_About this exercise_: Transcribe the listing exactly as written. Leave the images out.

_Supplied information_:

- - - - - - -

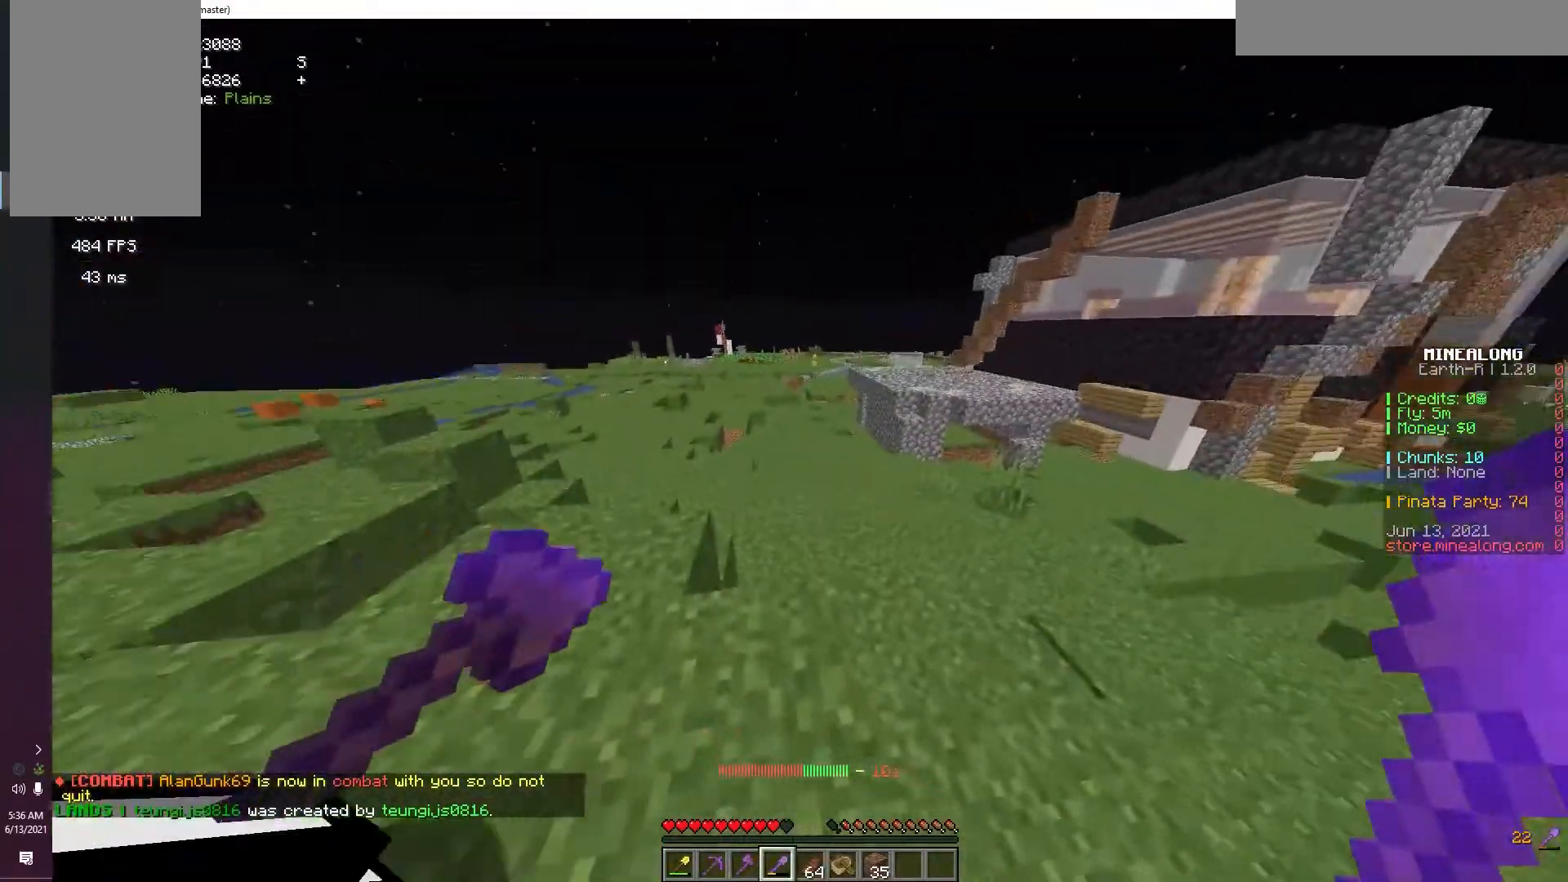
{"keys": [], "mouse": [], "events": []}
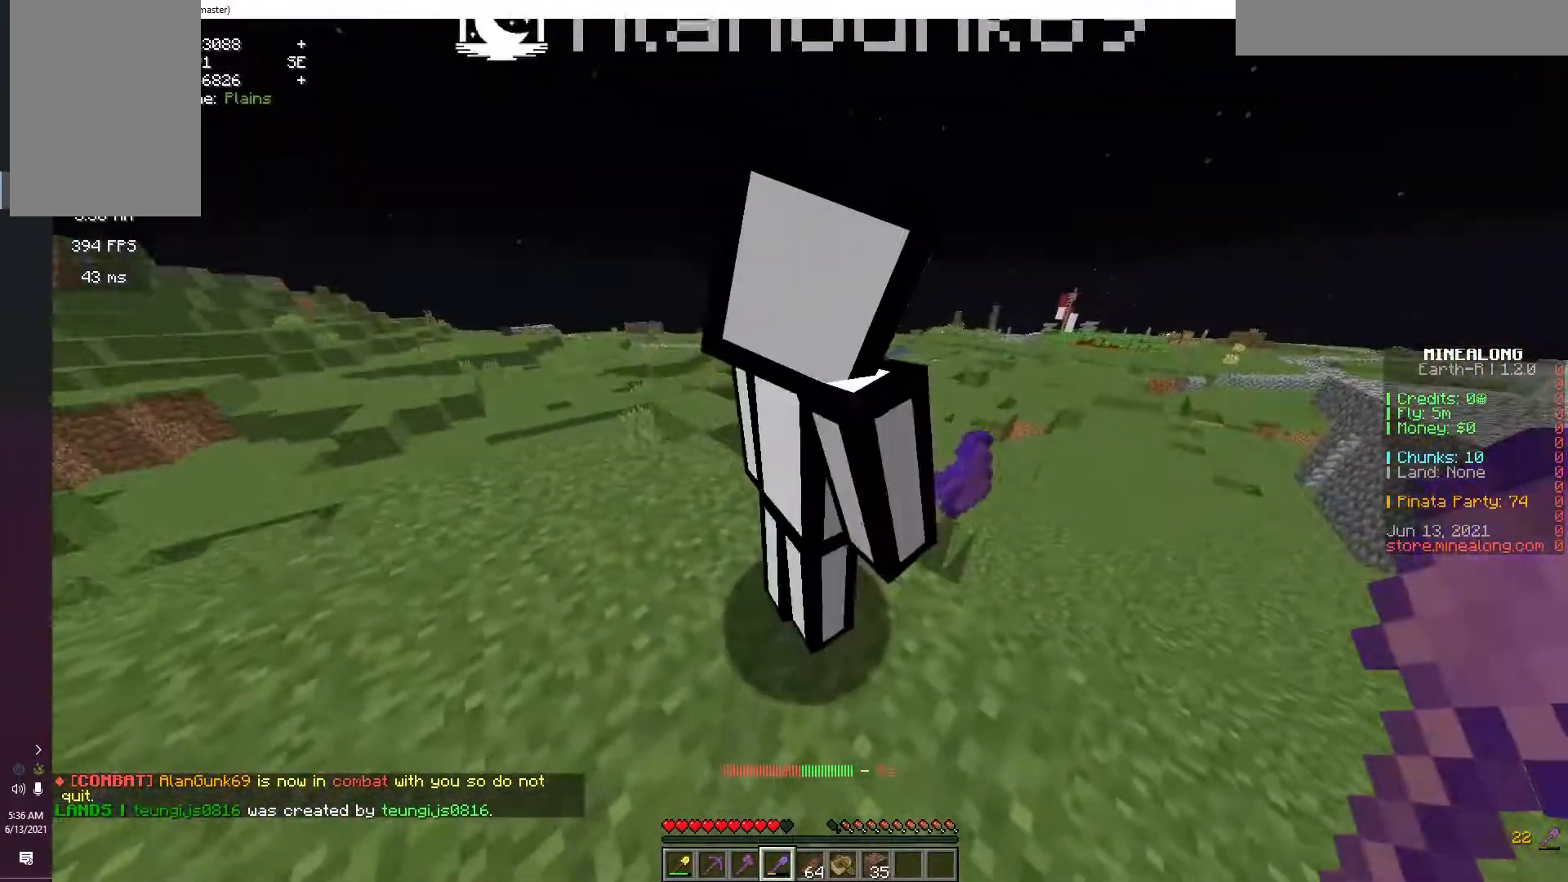
{"keys": [], "mouse": [], "events": []}
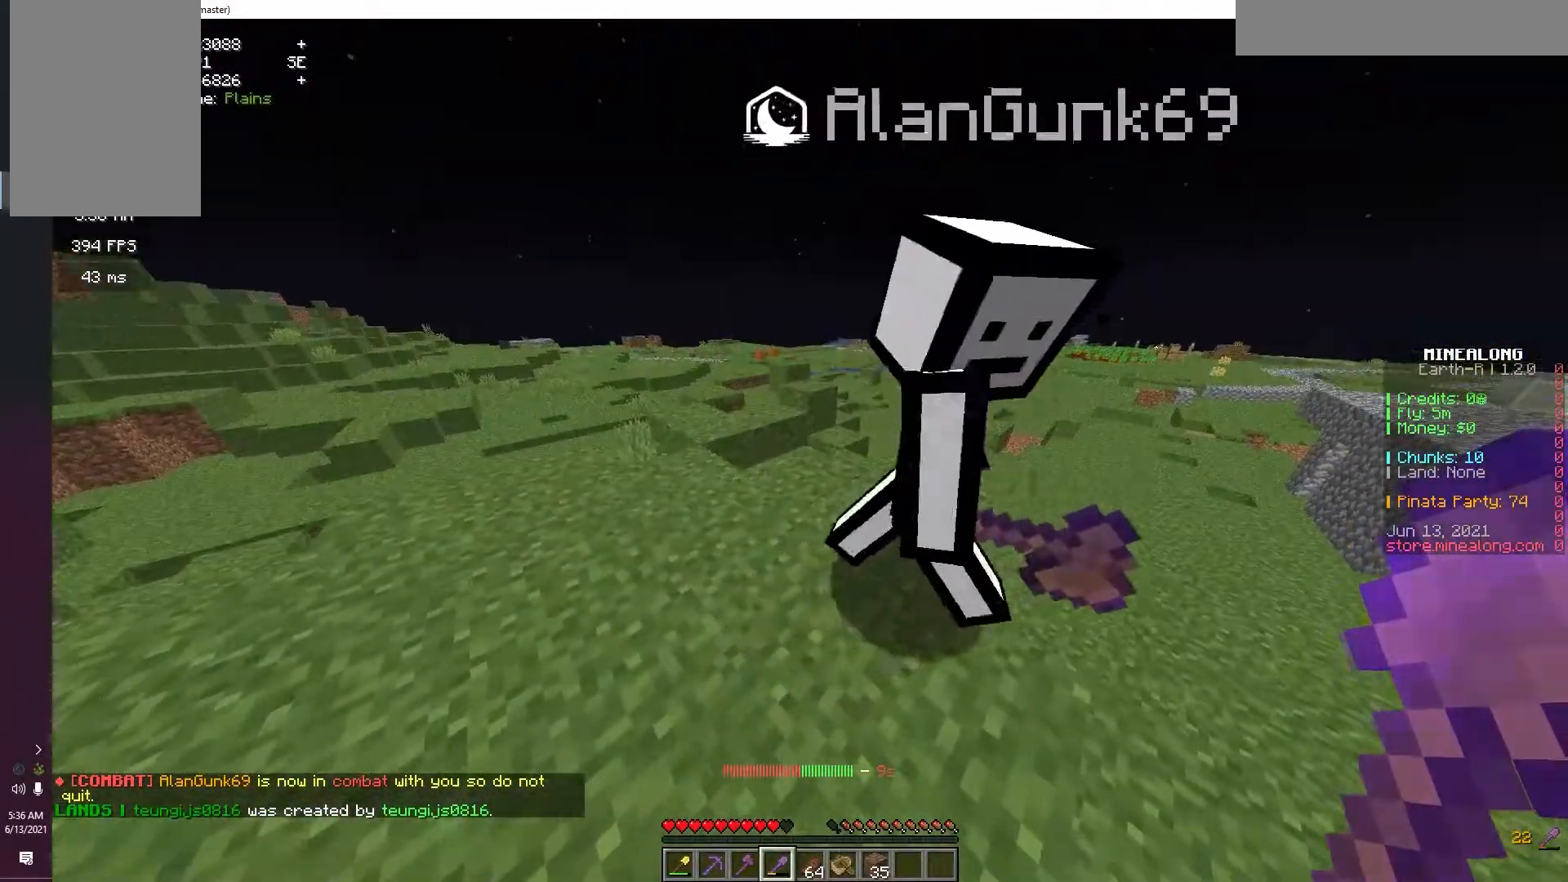
{"keys": [], "mouse": [], "events": []}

- - - - - - -

_Your response_:
{"keys": [], "mouse": [], "events": []}
{"keys": [], "mouse": [], "events": []}
{"keys": [], "mouse": [], "events": []}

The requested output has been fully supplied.